There’s also innovation in the true denim pieces, with an eye-catching jacquard that has a woven-in fringed texture and in a drapey, super-soft denim that puts a sexy spin on their version of the fashion world’s counter trend to the omnipresent skinny —the ‘90s “mom jean,” reinterpreted for comfort-loving millennials. “The darts make it feminine and it doesn’t give you that boxy look,” Goldschmied says. “It’s the perfect blend of sensuality and comfort.” And Goldschmied says she and her mother are both obsessed with her oversize update of the boyfriend jean, though they wear it in very different ways. To her that’s part of the line’s appeal.
“I wanted this collection to be a blank canvas. That’s why we don’t have a lot of coatings, and the washes are very subtle,” she says. “I think our ‘girl’ could be the high school girl who’s saving up for a really cool pair of jeans or it could be the mom who spends her days shopping and picking up her kids and she wants to be a bit elegant. Or it could be Rihanna wearing them on stage. Denim’s like Coca-Cola. Everybody loves jeans.”
Goldschmied and Markland say they aim to eventually develop an all-encompassing brand, similar to Acne or Rag & Bone. But for now it’s one step at a time.

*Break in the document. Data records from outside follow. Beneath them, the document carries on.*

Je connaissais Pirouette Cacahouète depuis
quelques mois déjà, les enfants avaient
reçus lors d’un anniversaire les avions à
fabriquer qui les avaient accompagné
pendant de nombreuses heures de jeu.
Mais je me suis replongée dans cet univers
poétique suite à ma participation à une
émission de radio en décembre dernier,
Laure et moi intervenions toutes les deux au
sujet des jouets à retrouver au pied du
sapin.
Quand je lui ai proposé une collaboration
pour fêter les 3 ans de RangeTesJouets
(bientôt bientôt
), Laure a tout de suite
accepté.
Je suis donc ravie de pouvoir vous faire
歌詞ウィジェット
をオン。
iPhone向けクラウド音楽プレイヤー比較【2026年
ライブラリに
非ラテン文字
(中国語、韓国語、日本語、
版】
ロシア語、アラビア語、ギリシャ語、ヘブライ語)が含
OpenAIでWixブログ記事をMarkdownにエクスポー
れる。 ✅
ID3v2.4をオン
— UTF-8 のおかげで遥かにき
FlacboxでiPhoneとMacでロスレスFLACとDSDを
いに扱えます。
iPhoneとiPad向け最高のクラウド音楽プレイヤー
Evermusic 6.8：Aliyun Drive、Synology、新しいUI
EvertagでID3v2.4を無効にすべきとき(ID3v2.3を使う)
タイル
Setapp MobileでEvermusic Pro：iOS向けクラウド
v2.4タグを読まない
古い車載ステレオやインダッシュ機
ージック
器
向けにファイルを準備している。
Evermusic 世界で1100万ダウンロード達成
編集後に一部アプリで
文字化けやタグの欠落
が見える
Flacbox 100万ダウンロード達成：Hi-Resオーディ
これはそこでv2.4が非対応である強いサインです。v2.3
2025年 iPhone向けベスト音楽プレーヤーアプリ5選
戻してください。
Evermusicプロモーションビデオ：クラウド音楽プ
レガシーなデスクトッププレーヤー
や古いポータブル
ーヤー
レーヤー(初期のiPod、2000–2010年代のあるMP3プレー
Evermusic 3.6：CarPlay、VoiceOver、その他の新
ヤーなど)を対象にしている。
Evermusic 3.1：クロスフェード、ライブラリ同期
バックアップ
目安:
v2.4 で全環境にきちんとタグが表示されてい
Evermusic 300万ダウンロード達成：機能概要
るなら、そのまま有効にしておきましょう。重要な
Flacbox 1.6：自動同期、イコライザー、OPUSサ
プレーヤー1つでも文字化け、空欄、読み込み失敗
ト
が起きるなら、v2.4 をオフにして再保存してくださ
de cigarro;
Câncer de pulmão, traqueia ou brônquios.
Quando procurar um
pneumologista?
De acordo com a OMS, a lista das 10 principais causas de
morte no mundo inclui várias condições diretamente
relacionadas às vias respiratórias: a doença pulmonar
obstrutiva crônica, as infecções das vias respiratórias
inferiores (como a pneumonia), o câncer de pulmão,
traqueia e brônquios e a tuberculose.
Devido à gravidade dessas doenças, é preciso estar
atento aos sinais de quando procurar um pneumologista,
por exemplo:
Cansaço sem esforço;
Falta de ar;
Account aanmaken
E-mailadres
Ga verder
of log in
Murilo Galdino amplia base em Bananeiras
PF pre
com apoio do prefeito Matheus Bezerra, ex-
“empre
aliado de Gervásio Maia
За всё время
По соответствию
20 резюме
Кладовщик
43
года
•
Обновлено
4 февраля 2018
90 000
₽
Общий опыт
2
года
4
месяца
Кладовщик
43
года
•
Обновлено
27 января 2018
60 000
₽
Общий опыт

“I never could have done a denim line if I couldn’t have done it a hundred percent the way that I wanted to, and I think that Shane and I have similar styles so we always agree on pretty much everything and we always come to the same place at the end,” Goldschmied says. “I couldn’t have done it with somebody telling me, ‘Well, this is what’s selling so let’s do something like this.’ I really wanted the freedom to express a different idea.”